──────── Input material

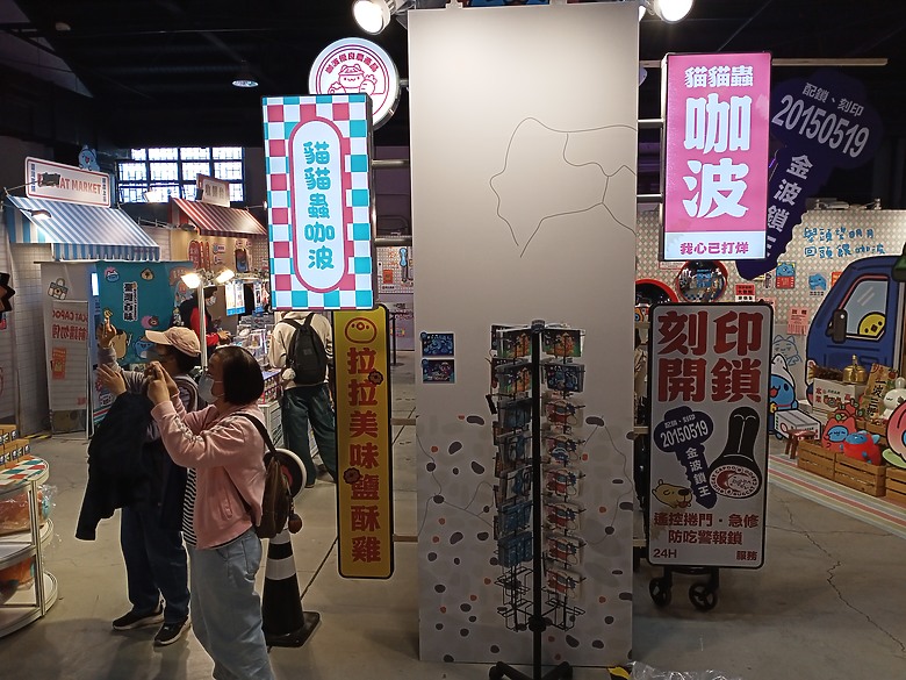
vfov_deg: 49.7
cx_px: 453
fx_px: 733
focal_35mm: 28
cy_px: 340
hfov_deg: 63.4
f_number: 1.8
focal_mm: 4.05
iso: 114
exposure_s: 1/119
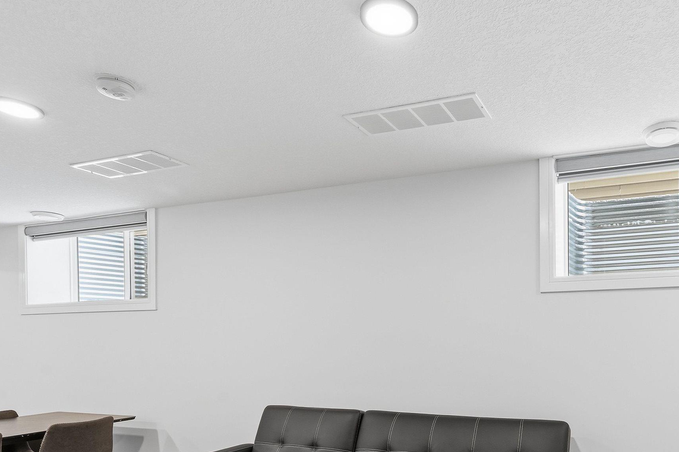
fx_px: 471
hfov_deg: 68.4
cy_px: 347
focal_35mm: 25
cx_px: 482
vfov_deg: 48.9
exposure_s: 1/8
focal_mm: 14
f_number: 8
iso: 100
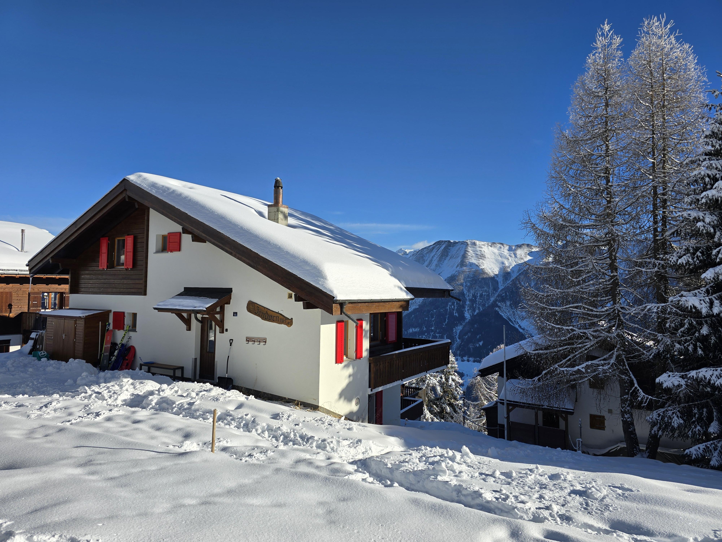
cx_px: 361
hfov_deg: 73.9
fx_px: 480
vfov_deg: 58.9
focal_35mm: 23
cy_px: 271
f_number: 1.7
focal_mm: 6.3
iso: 12
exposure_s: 1/1008
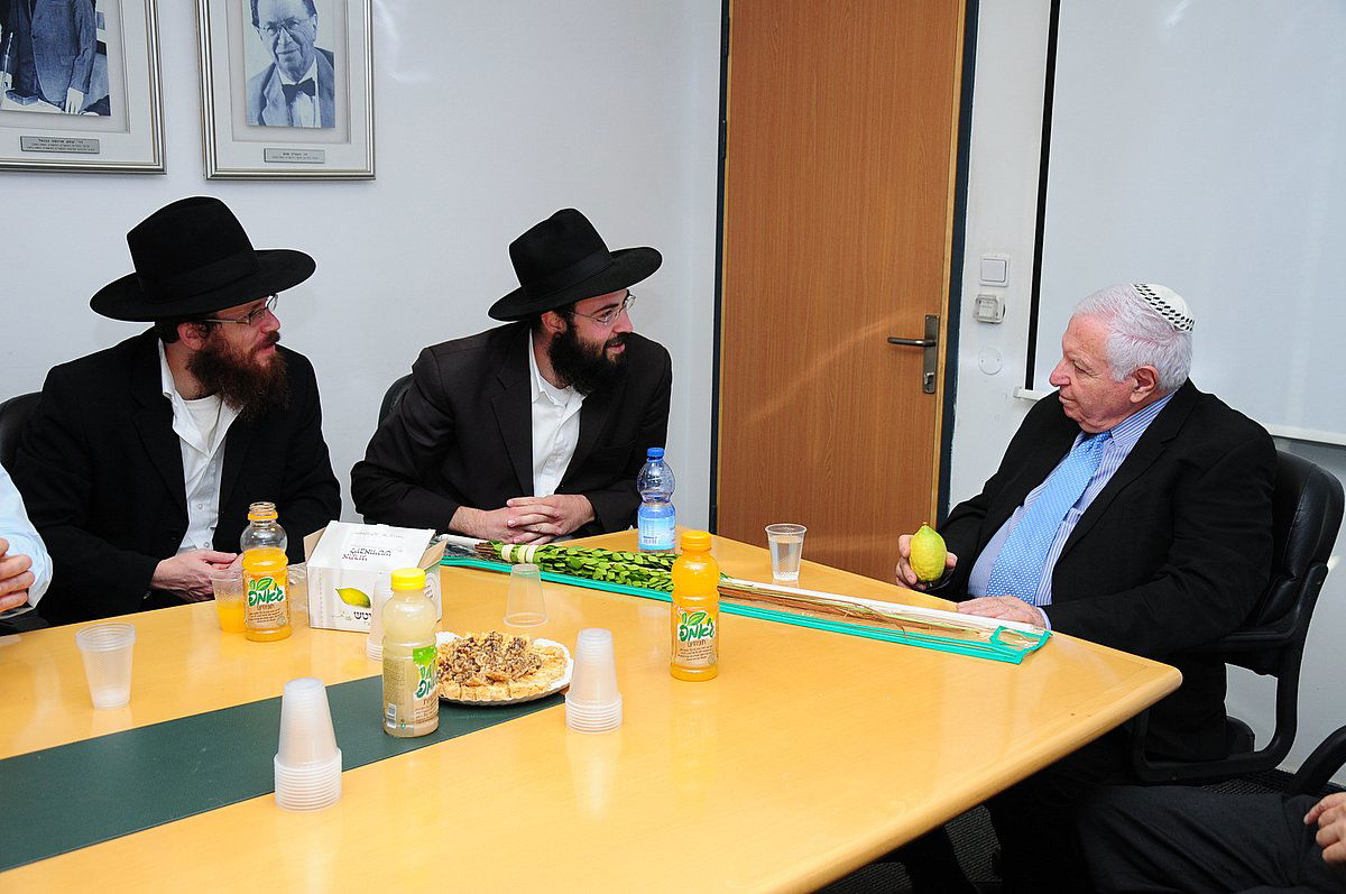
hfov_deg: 49.6
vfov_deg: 34.1
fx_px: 1456
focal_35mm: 39
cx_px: 673
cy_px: 447
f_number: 5
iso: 400
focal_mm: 26
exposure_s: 1/100
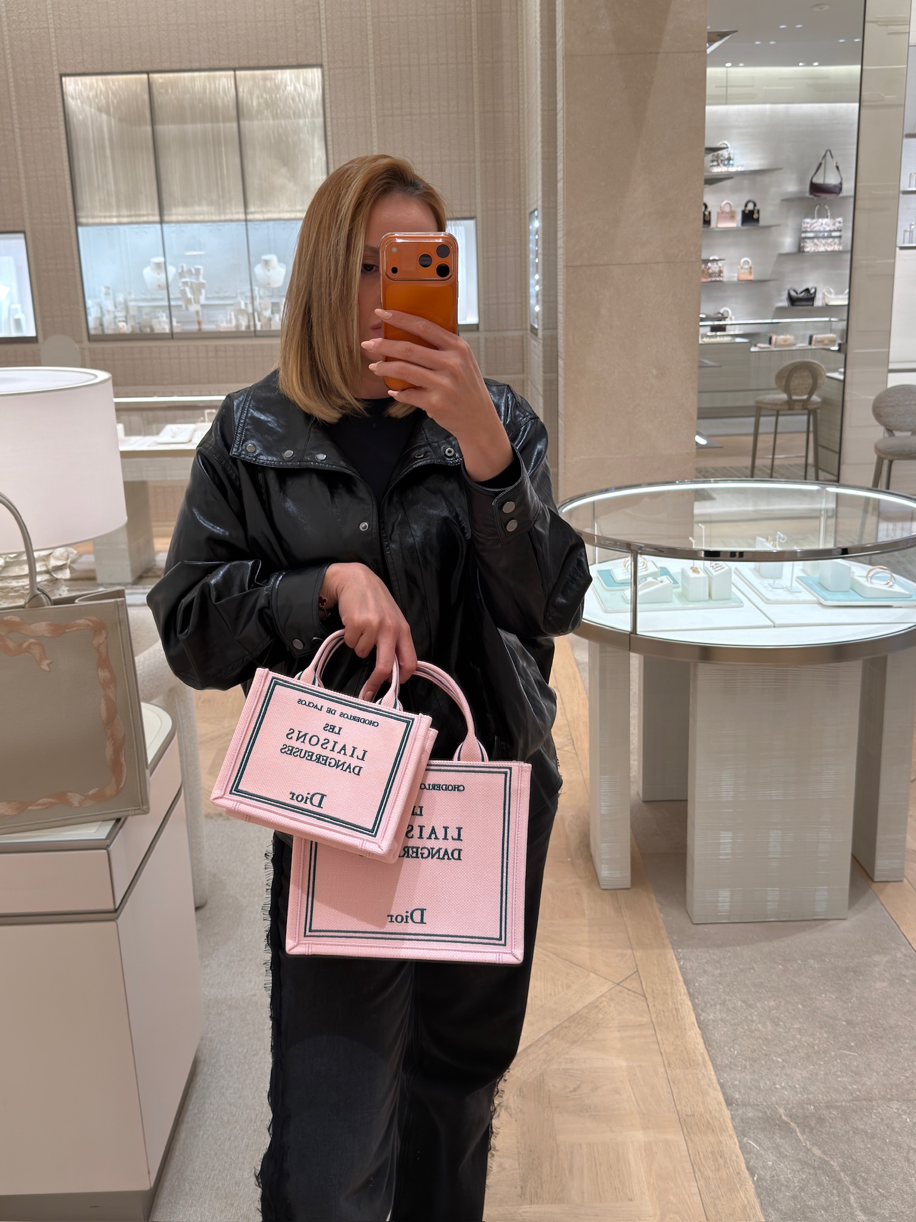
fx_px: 1235
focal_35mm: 35
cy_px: 611
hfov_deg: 40.7
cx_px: 458
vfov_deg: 52.6
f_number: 1.78
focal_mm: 6.76
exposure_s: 1/172
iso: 80
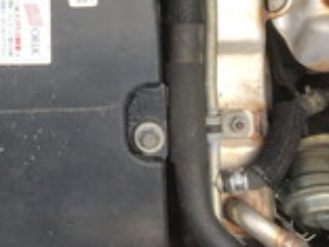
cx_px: -44
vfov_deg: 12.0
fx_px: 1131
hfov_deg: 16.0
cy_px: -95
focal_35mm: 119
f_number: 2.2
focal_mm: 4.15
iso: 25
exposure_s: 1/413
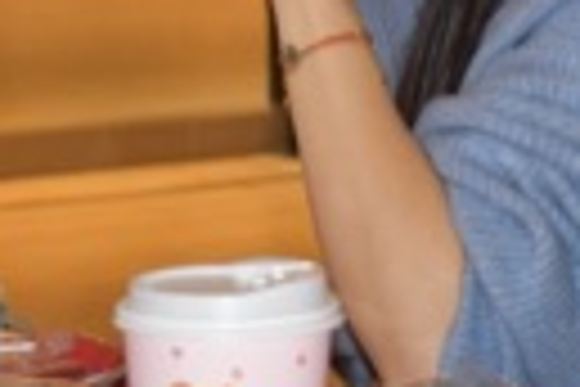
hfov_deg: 9.8
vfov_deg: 6.7
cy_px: -173
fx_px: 3285
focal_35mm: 204
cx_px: 832
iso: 1100
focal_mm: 35
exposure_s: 1/60
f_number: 4.5
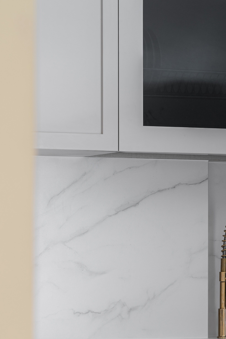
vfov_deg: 11.9
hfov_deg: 8.0
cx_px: 189
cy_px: 305
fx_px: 1612
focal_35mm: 171
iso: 100
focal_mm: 70
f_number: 7.1
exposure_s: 1/1.67
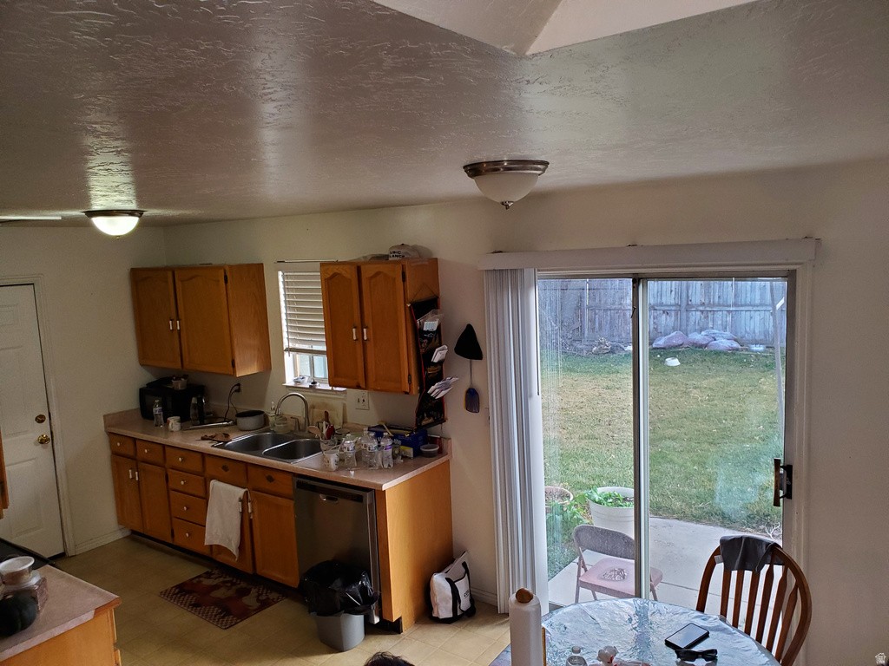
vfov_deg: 53.1
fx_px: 668
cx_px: 444
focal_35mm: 26
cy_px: 333
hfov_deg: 67.3
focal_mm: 4.3
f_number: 2.4
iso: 200
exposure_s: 1/60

────────────────

- **To-do item**: Leave the pictures out. Transcribe exactly the lines from the one with "f_number: 1.78" through the end of the records.

- **Written solution**:
f_number: 1.78
focal_mm: 6.76
exposure_s: 1/172
iso: 80
cx_px: -44
vfov_deg: 12.0
fx_px: 1131
hfov_deg: 16.0
cy_px: -95
focal_35mm: 119
f_number: 2.2
focal_mm: 4.15
iso: 25
exposure_s: 1/413
hfov_deg: 9.8
vfov_deg: 6.7
cy_px: -173
fx_px: 3285
focal_35mm: 204
cx_px: 832
iso: 1100
focal_mm: 35
exposure_s: 1/60
f_number: 4.5
vfov_deg: 11.9
hfov_deg: 8.0
cx_px: 189
cy_px: 305
fx_px: 1612
focal_35mm: 171
iso: 100
focal_mm: 70
f_number: 7.1
exposure_s: 1/1.67
vfov_deg: 53.1
fx_px: 668
cx_px: 444
focal_35mm: 26
cy_px: 333
hfov_deg: 67.3
focal_mm: 4.3
f_number: 2.4
iso: 200
exposure_s: 1/60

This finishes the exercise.